The district has 60 students and four teachers who teach several topics and grade levels.
The Arizona Science Foundation says having teachers instruct multiple grade levels and subjects is common in rural areas. The foundation also said that teachers are often overburdened or underqualified to teach certain subjects.
School officials in Holbrook and Bowie said they struggle to find qualified teachers. The Holbrook district has taken a proactive approach to the issue by recruiting teachers from outside the state and offering incentives to teachers.
“We have one of the most competitive pay schedules in the state,” said Koerperich, the Holbrook Unified School District superintendent.
Conger said rural schools face additional hiring challenges because not many people are willing to live in a rural area and many teachers are not prepared for its distinctive nature.
“We don’t just want a qualified teacher. We want the right teacher,” Conger said.

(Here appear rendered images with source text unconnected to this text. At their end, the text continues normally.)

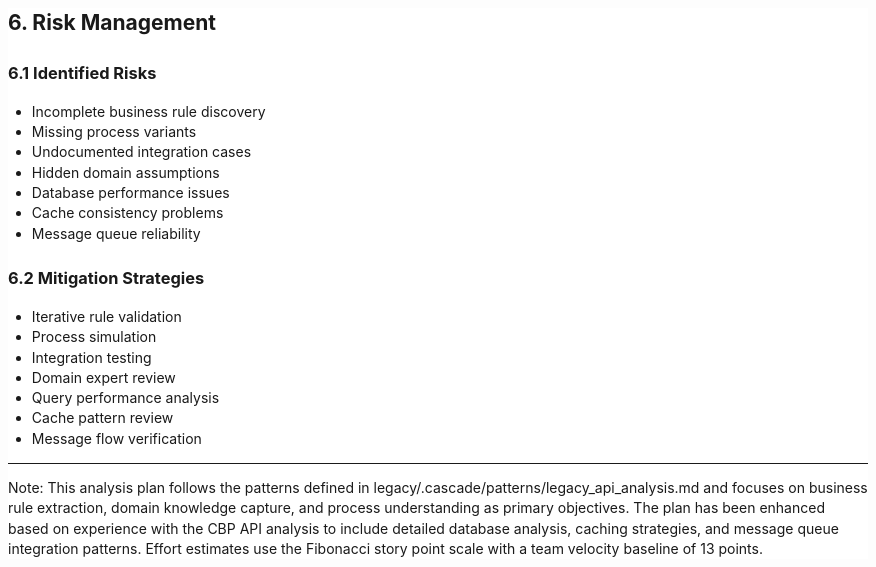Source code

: ## 6. Risk Management

### 6.1 Identified Risks
- Incomplete business rule discovery
- Missing process variants
- Undocumented integration cases
- Hidden domain assumptions
- Database performance issues
- Cache consistency problems
- Message queue reliability

### 6.2 Mitigation Strategies
- Iterative rule validation
- Process simulation
- Integration testing
- Domain expert review
- Query performance analysis
- Cache pattern review
- Message flow verification

---
Note: This analysis plan follows the patterns defined in legacy/.cascade/patterns/legacy_api_analysis.md and focuses on business rule extraction, domain knowledge capture, and process understanding as primary objectives. The plan has been enhanced based on experience with the CBP API analysis to include detailed database analysis, caching strategies, and message queue integration patterns. Effort estimates use the Fibonacci story point scale with a team velocity baseline of 13 points.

Records from the Arizona Department of Education show 36 percent of Arizona teachers do not hold a certificate in the subject they taught during the 2017 school year.
Finding someone who is qualified to teach advanced subjects like Advanced Placement physics or calculus is tough, Coyle said.

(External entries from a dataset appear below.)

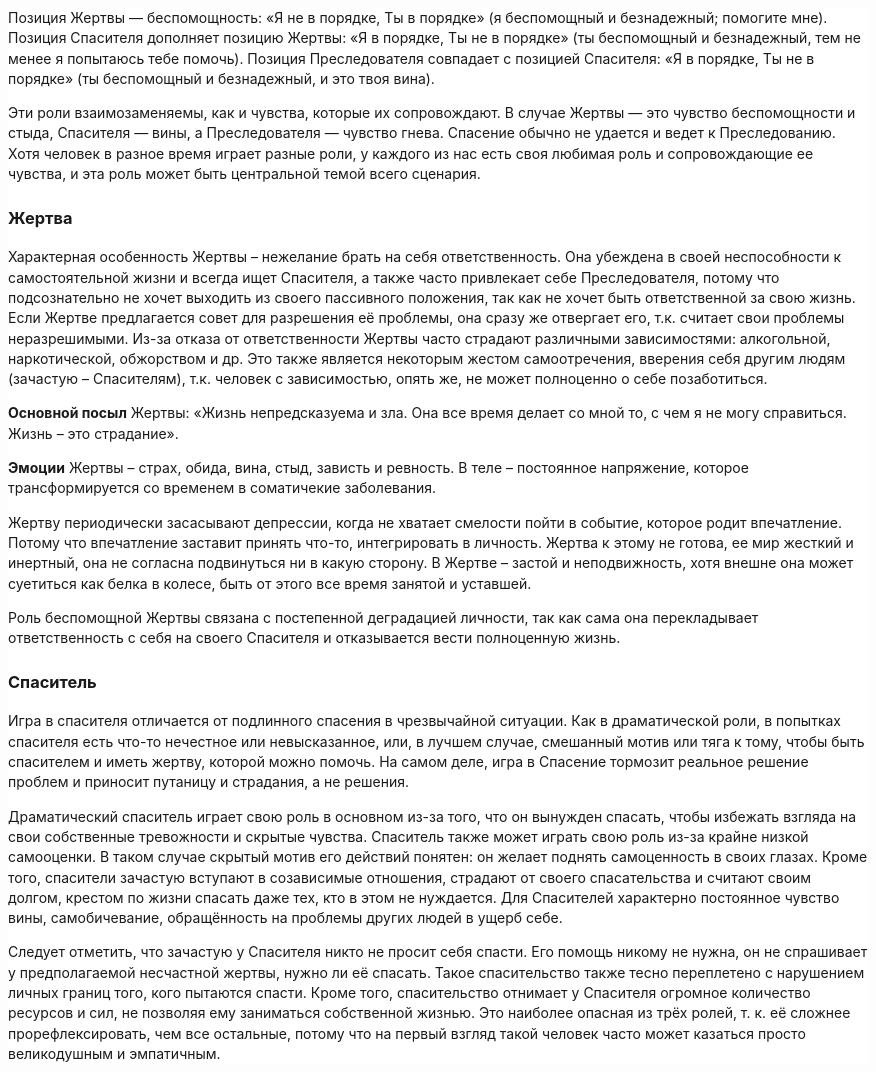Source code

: Позиция Жертвы — беспомощность: «Я не в порядке, Ты в порядке» (я беспомощный и безнадежный; помогите мне). Позиция Спасителя дополняет позицию Жертвы: «Я в порядке, Ты не в порядке» (ты беспомощный и безнадежный, тем не менее я попытаюсь тебе помочь). Позиция Преследователя совпадает с позицией Спасителя: «Я в порядке, Ты не в порядке» (ты беспомощный и безнадежный, и это твоя вина).

Эти роли взаимозаменяемы, как и чувства, которые их сопровождают. В случае Жертвы — это чувство беспомощности и стыда, Спасителя — вины, а Преследователя — чувство гнева. Спасение обычно не удается и ведет к Преследованию. Хотя человек в разное время играет разные роли, у каждого из нас есть своя любимая роль и сопровождающие ее чувства, и эта роль может быть центральной темой всего сценария.

### Жертва

Характерная особенность Жертвы – нежелание брать на себя ответственность. Она убеждена в своей неспособности к самостоятельной жизни и всегда ищет Спасителя, а также часто привлекает себе Преследователя, потому что подсознательно не хочет выходить из своего пассивного положения, так как не хочет быть ответственной за свою жизнь. Если Жертве предлагается совет для разрешения её проблемы, она сразу же отвергает его, т.к. считает свои проблемы неразрешимыми. Из-за отказа от ответственности Жертвы часто страдают различными зависимостями: алкогольной, наркотической, обжорством и др. Это также является некоторым жестом самоотречения, вверения себя другим людям (зачастую – Спасителям), т.к. человек с зависимостью, опять же, не может полноценно о себе позаботиться.

**Основной посыл** Жертвы: «Жизнь непредсказуема и зла. Она все время делает со мной то, с чем я не могу справиться. Жизнь – это страдание».

**Эмоции** Жертвы – страх, обида, вина, стыд, зависть и ревность. В теле – постоянное напряжение, которое трансформируется со временем в соматичекие заболевания.

Жертву периодически засасывают депрессии, когда не хватает смелости пойти в событие, которое родит впечатление. Потому что впечатление заставит принять что-то, интегрировать в личность. Жертва к этому не готова, ее мир жесткий и инертный, она не согласна подвинуться ни в какую сторону. В Жертве – застой и неподвижность, хотя внешне она может суетиться как белка в колесе, быть от этого все время занятой и уставшей.

Роль беспомощной Жертвы связана с постепенной деградацией личности, так как сама она перекладывает ответственность с себя на своего Спасителя и отказывается вести полноценную жизнь.

### Спаситель

Игра в спасителя отличается от подлинного спасения в чрезвычайной ситуации. Как в драматической роли, в попытках спасителя есть что-то нечестное или невысказанное, или, в лучшем случае, смешанный мотив или тяга к тому, чтобы быть спасителем и иметь жертву, которой можно помочь. На самом деле, игра в Спасение тормозит реальное решение проблем и приносит путаницу и страдания, а не решения.

Драматический спаситель играет свою роль в основном из-за того, что он вынужден спасать, чтобы избежать взгляда на свои собственные тревожности и скрытые чувства. Спаситель также может играть свою роль из-за крайне низкой самооценки. В таком случае скрытый мотив его действий понятен: он желает поднять самоценность в своих глазах. Кроме того, спасители зачастую вступают в созависимые отношения, страдают от своего спасательства и считают своим долгом, крестом по жизни спасать даже тех, кто в этом не нуждается. Для Спасителей характерно постоянное чувство вины, самобичевание, обращённость на проблемы других людей в ущерб себе.

Следует отметить, что зачастую у Спасителя никто не просит себя спасти. Его помощь никому не нужна, он не спрашивает у предполагаемой несчастной жертвы, нужно ли её спасать. Такое спасительство также тесно переплетено с нарушением личных границ того, кого пытаются спасти. Кроме того, спасительство отнимает у Спасителя огромное количество ресурсов и сил, не позволяя ему заниматься собственной жизнью. Это наиболее опасная из трёх ролей, т. к. её сложнее прорефлексировать, чем все остальные, потому что на первый взгляд такой человек часто может казаться просто великодушным и эмпатичным.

The Bowie district moved 75 percent of its high school classes online and has one in-person teacher to assist high school students. Conger said the district made the switch a couple years ago because it was the only way to offer AP and dual enrollment college classes to their high school students.
Learning to work creatively
Administrators and teachers in rural schools who are dedicated to student learning have to be creative. Something as basic as internet is often limited. And business partnerships just aren’t available with companies like an Intel hundreds of miles away.

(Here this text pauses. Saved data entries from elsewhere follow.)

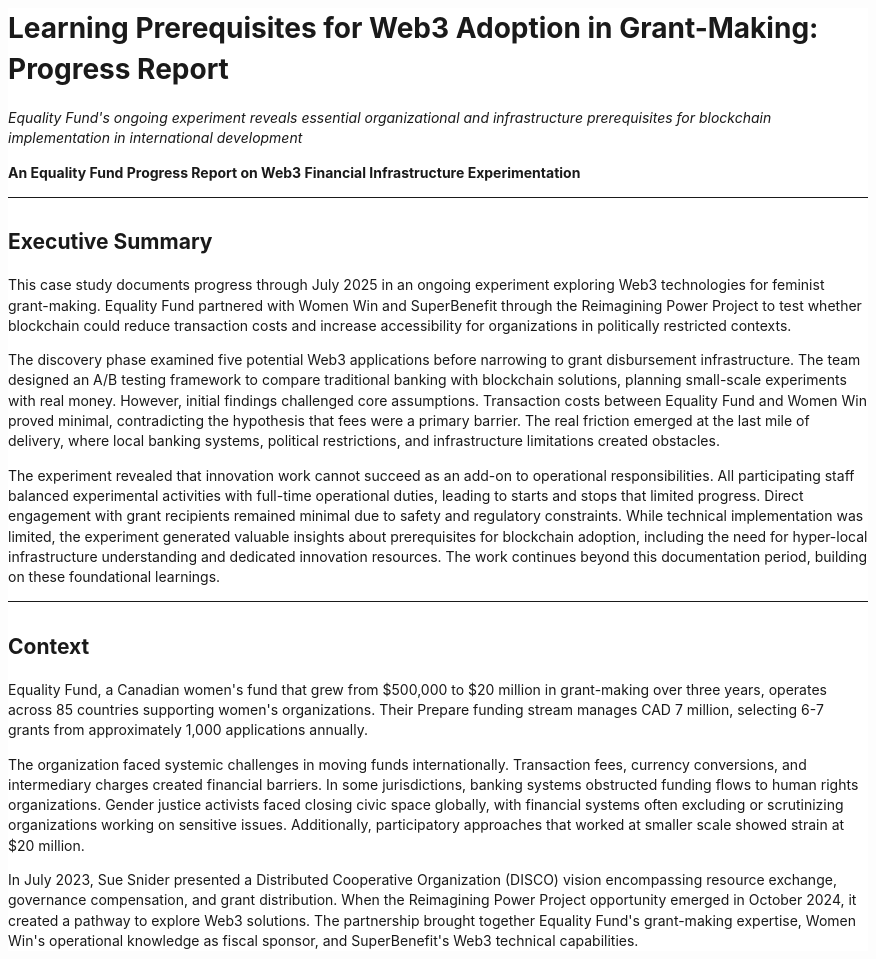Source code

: # Learning Prerequisites for Web3 Adoption in Grant-Making: Progress Report

_Equality Fund's ongoing experiment reveals essential organizational and infrastructure prerequisites for blockchain implementation in international development_

**An Equality Fund Progress Report on Web3 Financial Infrastructure Experimentation**

---

## Executive Summary

This case study documents progress through July 2025 in an ongoing experiment exploring Web3 technologies for feminist grant-making. Equality Fund partnered with Women Win and SuperBenefit through the Reimagining Power Project to test whether blockchain could reduce transaction costs and increase accessibility for organizations in politically restricted contexts.

The discovery phase examined five potential Web3 applications before narrowing to grant disbursement infrastructure. The team designed an A/B testing framework to compare traditional banking with blockchain solutions, planning small-scale experiments with real money. However, initial findings challenged core assumptions. Transaction costs between Equality Fund and Women Win proved minimal, contradicting the hypothesis that fees were a primary barrier. The real friction emerged at the last mile of delivery, where local banking systems, political restrictions, and infrastructure limitations created obstacles.

The experiment revealed that innovation work cannot succeed as an add-on to operational responsibilities. All participating staff balanced experimental activities with full-time operational duties, leading to starts and stops that limited progress. Direct engagement with grant recipients remained minimal due to safety and regulatory constraints. While technical implementation was limited, the experiment generated valuable insights about prerequisites for blockchain adoption, including the need for hyper-local infrastructure understanding and dedicated innovation resources. The work continues beyond this documentation period, building on these foundational learnings.

---

## Context

Equality Fund, a Canadian women's fund that grew from $500,000 to $20 million in grant-making over three years, operates across 85 countries supporting women's organizations. Their Prepare funding stream manages CAD 7 million, selecting 6-7 grants from approximately 1,000 applications annually.

The organization faced systemic challenges in moving funds internationally. Transaction fees, currency conversions, and intermediary charges created financial barriers. In some jurisdictions, banking systems obstructed funding flows to human rights organizations. Gender justice activists faced closing civic space globally, with financial systems often excluding or scrutinizing organizations working on sensitive issues. Additionally, participatory approaches that worked at smaller scale showed strain at $20 million.

In July 2023, Sue Snider presented a Distributed Cooperative Organization (DISCO) vision encompassing resource exchange, governance compensation, and grant distribution. When the Reimagining Power Project opportunity emerged in October 2024, it created a pathway to explore Web3 solutions. The partnership brought together Equality Fund's grant-making expertise, Women Win's operational knowledge as fiscal sponsor, and SuperBenefit's Web3 technical capabilities.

“I think that the hardest part for us is community partnership,” Baloo, the Holbrook teacher, said. “Aside from local businesses, there aren’t that many companies that we can partner with.”
Holbrook draws many students from the Navajo Nation reservation, less than 30 minutes away.
“Some of our students drive up to two hours to get to school everyday,” Koerperich said. “I think that shows how dedicated they are.”
At Bowie schools, the lack of resources is more pronounced. They do not have the technology that Holbrook schools do.
Kathy Murphy, who teaches sixth through eighth grade in Bowie, said rural teachers have to be better at planning. If a teacher forgets supplies, they can’t just go to the corner store. And the town’s public library closes before the school day ends.
And work can take precedence over school in a town of migrant workers and cattle ranchers.
“Many of our students’ parents can’t always be with them to help with school,” Conger said. “Not because they don’t want to, but because they are in the field starting at 4 a.m.”
Conger said 99 percent of Bowie’s students are on the free or reduced lunch program. She said many of parents do not always feel their children need to pursue an education because they could be taking that time to work.
Still, Bowie teachers do all they can to help educate students. Conger said teachers drive students to school who don’t have a ride. When a group of students wanted to go to a STEM event in Tucson, Conger said she used her own money to pay for registration and take kids to the event.
Gaining some financial help
Coyle said one thing is clear: STEM is in demand and teachers are needed to develop STEM programs.
Rural schools might get some relief. Arizona schools next year are scheduled to receive $10 million in state and federal funding to expand broadband internet access to rural areas.
“Broadband would be a lifesaver,” Murphy said.
Broadband would also give school districts access to online teachers who could teach STEM-related courses.
A law passed this year also will bolster teacher training. The state will reimburse teachers who go back to school to earn more certificates and learn how to teach more subjects.
Murphy said she will use the reimbursement program to further her own education.
“We don’t let us being small stop us from providing opportunities for students,” Conger said. “We always find a way to make sure the kids get those opportunities.”